● Description of the task
Omitting the pictures, output all of the records precisely as written.

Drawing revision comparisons
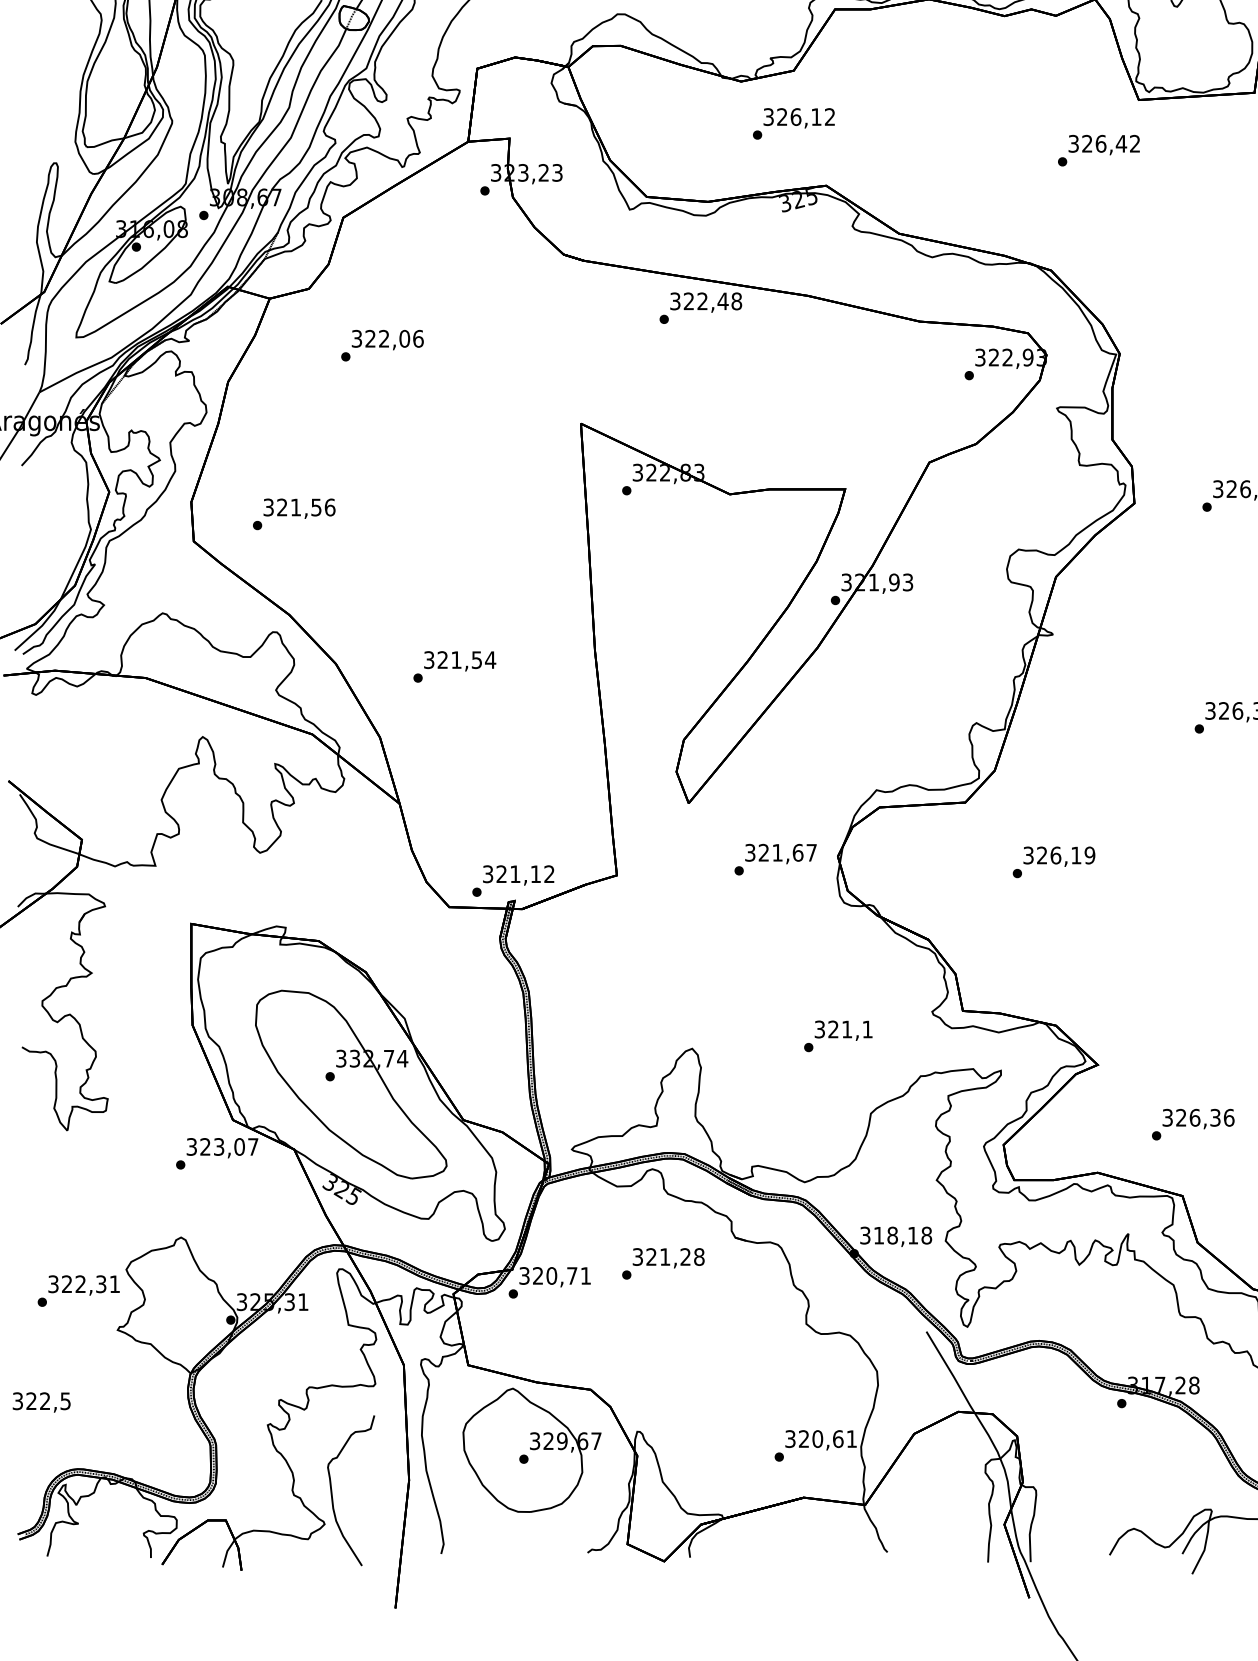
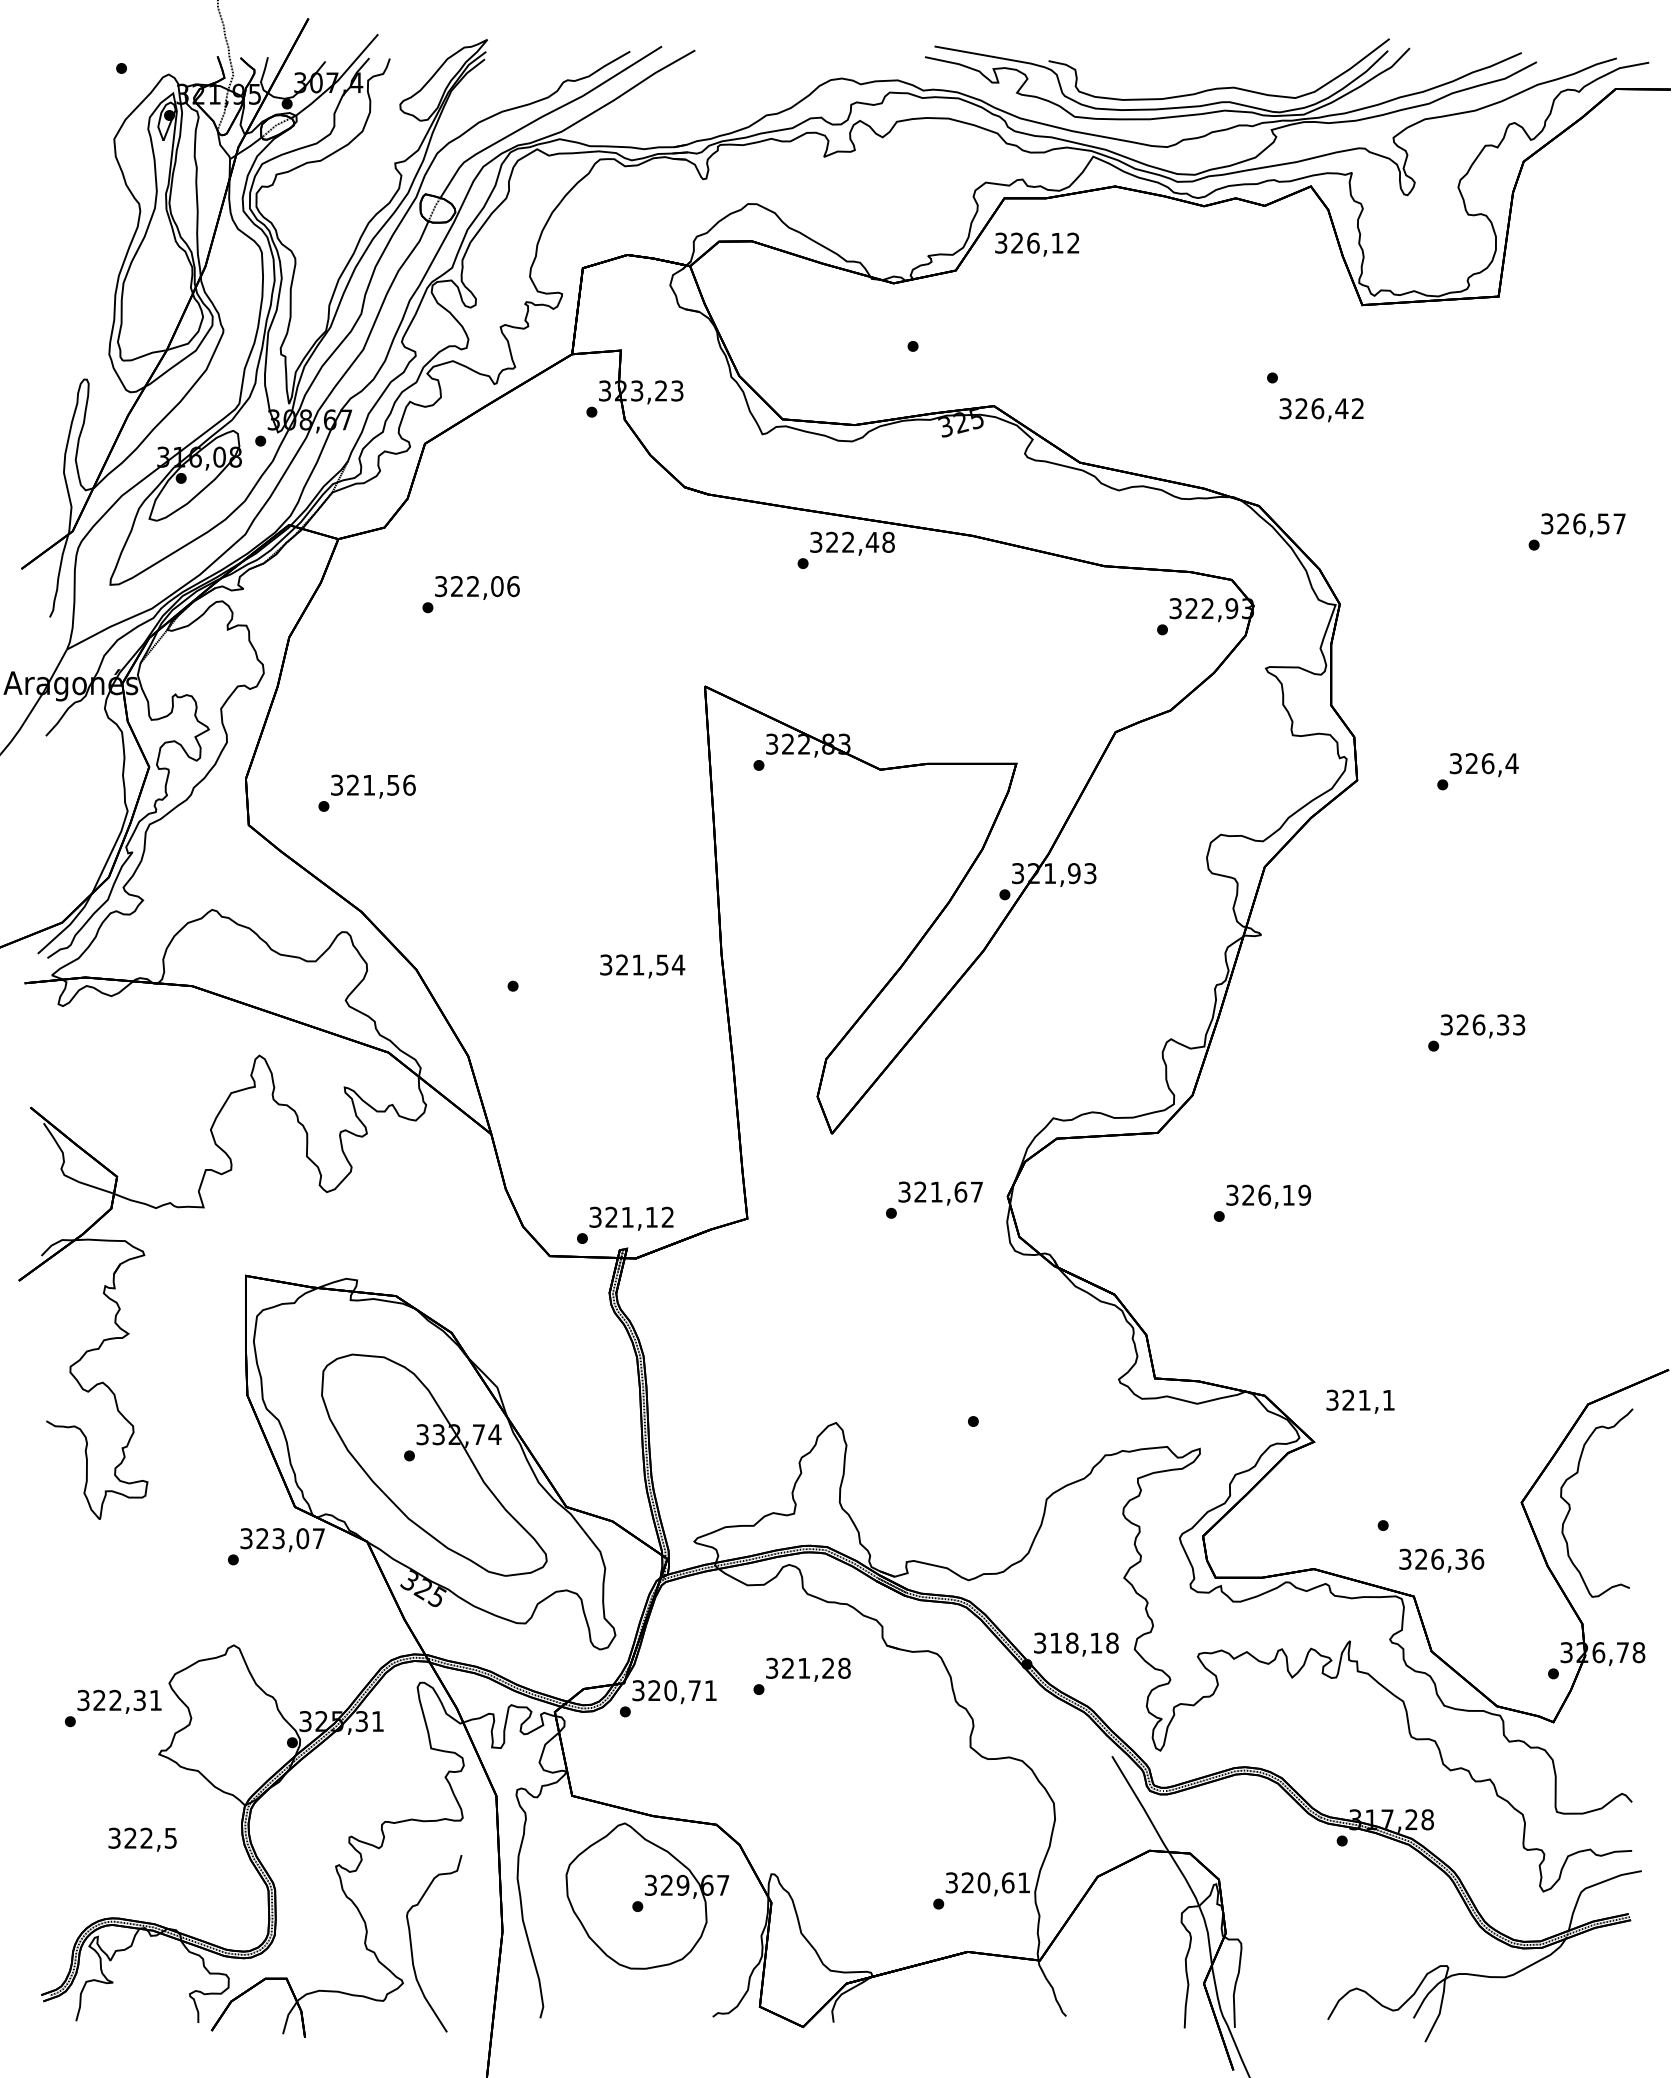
text: (799, 118) -> (1037, 244), moved
text: (1104, 145) -> (1321, 410), moved
text: (460, 661) -> (642, 966), moved
text: (843, 1030) -> (1360, 1401), moved
text: (1198, 1118) -> (1441, 1560), moved
text: (41, 1402) -> (142, 1839), moved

● Expected answer
text: (799, 118) -> (1037, 244), moved
text: (1104, 145) -> (1321, 410), moved
text: (460, 661) -> (642, 966), moved
text: (843, 1030) -> (1360, 1401), moved
text: (1198, 1118) -> (1441, 1560), moved
text: (41, 1402) -> (142, 1839), moved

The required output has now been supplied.